また、タグコードで指定することもできます。
コードは16進数に変換してあげる必要があるので、
16進数に変換する『0x』とコードの下2桁4桁を合わせて指定、それらコードを [ ] で囲み ます。
なので
モダリティーの場合は [0x0008,0x0060]
患者名の場合は [0x0010,0x0010]
を指定します。また、値だけど取得したい場合は
『.value』
を追加してあげます。指定しない場合はタグコードとタグ名、タグの値が返されます。
import pydicom ds = pydicom.dcmread('CT2.dcm') md = ds[0x08,0x60].value print('ds[0x08,0x60].value ⇒ '+ str(md)) nm=ds[0x10,0x10].value print('ds[0x10,0x10].value ⇒ '+ str(nm)) md = ds[0x08,0x60] print('ds[0x08,0x60] ⇒ '+ str(md)) nm=ds[0x10,0x10] print('ds[0x10,0x10] ⇒ '+ str(nm))

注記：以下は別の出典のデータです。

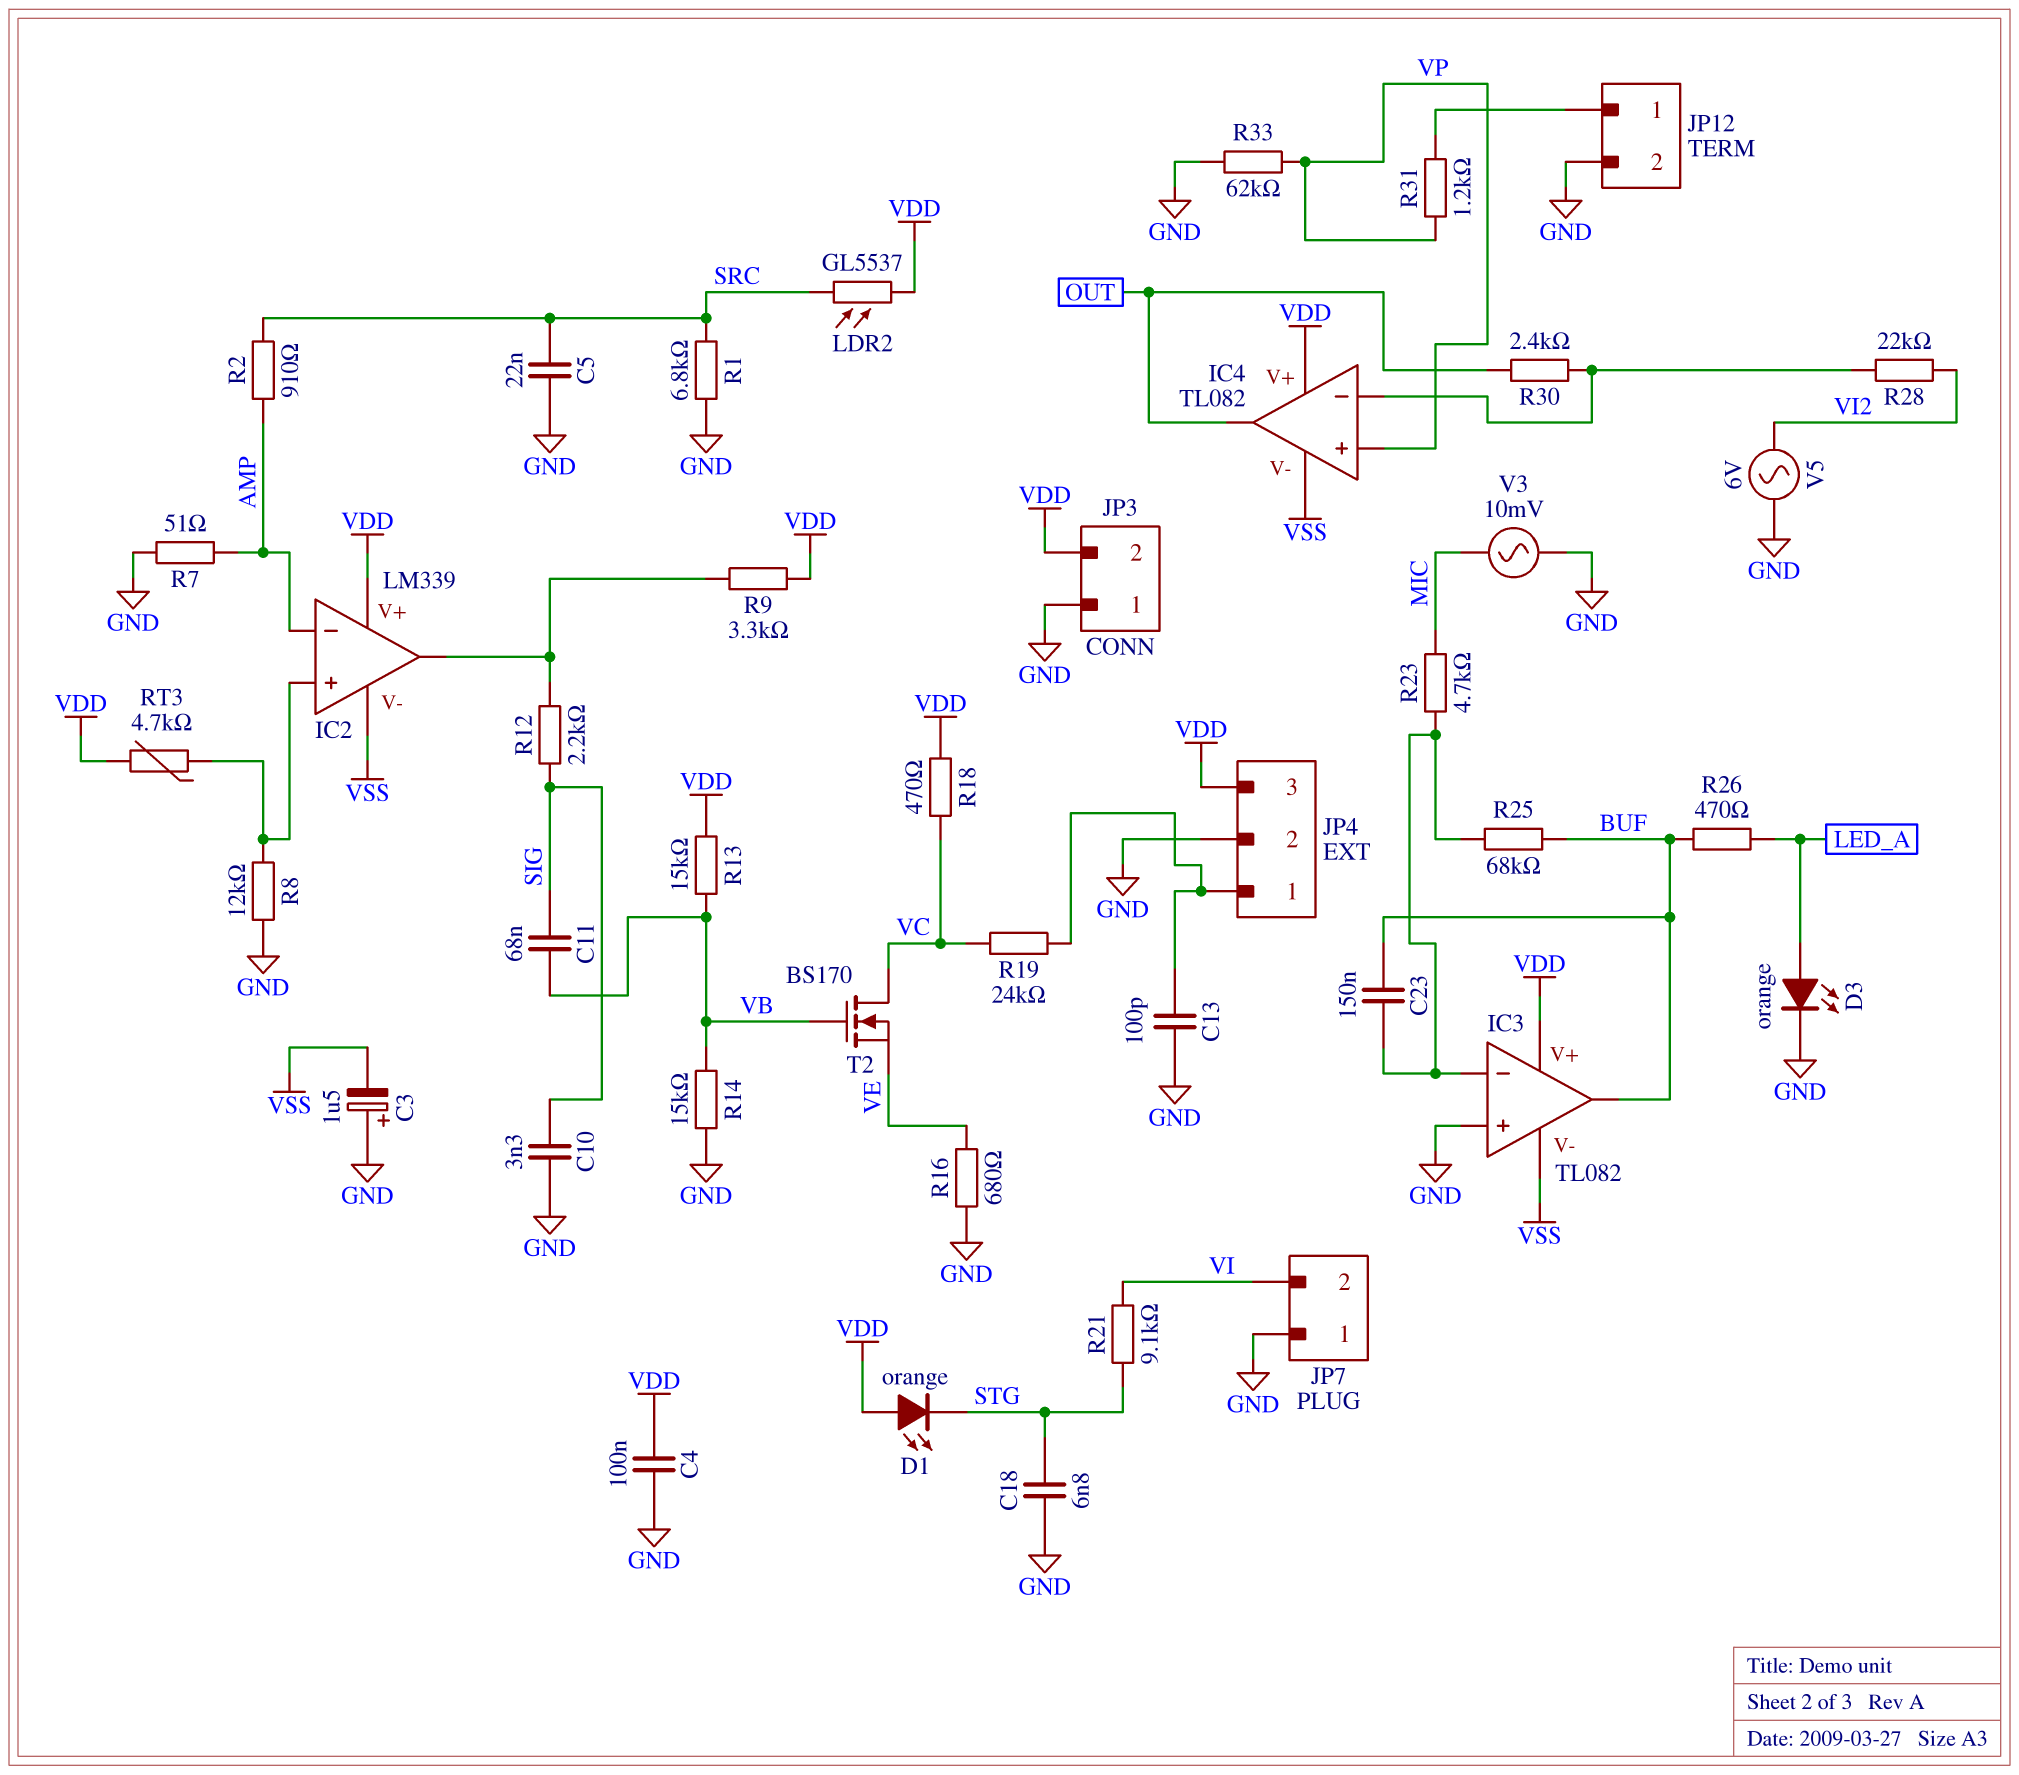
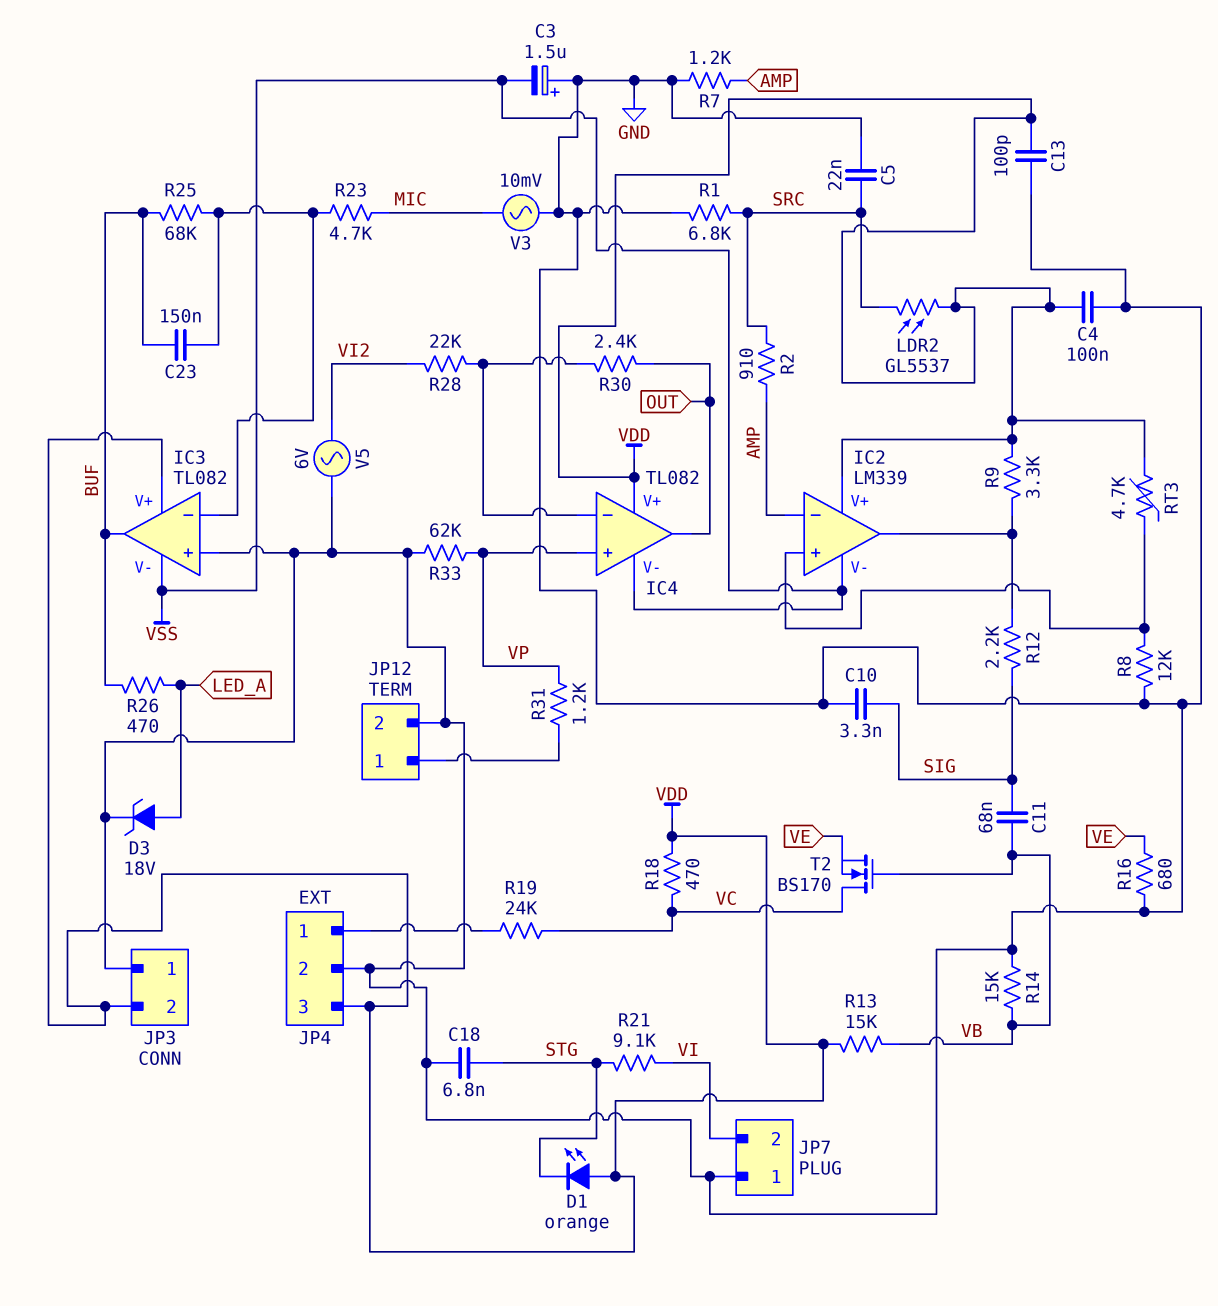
C13: 100pF (GND, JP4/1) -> 100pF (GND, VDD)
D3: LED orange (A LED_A, K GND) -> zener 18V (A LED_A, K GND)
R7: 51 (AMP, GND) -> 1.2k (AMP, GND)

タグコードで指定する場合は、4桁で指定することができます!!
(画像が消えちゃっていたので追加したため背景色が変わっちゃっています・・・)
DICOMタグの取得は、 解像度を調べたり、撮影条件を調べたりといろいろと便利です。
検査の画像をシリーズで取得した場合、ファイル名がUIDでの表記になっていることがあり、その場合にファイル名を画像番号で名前変更したりと思った以上に使えますよ。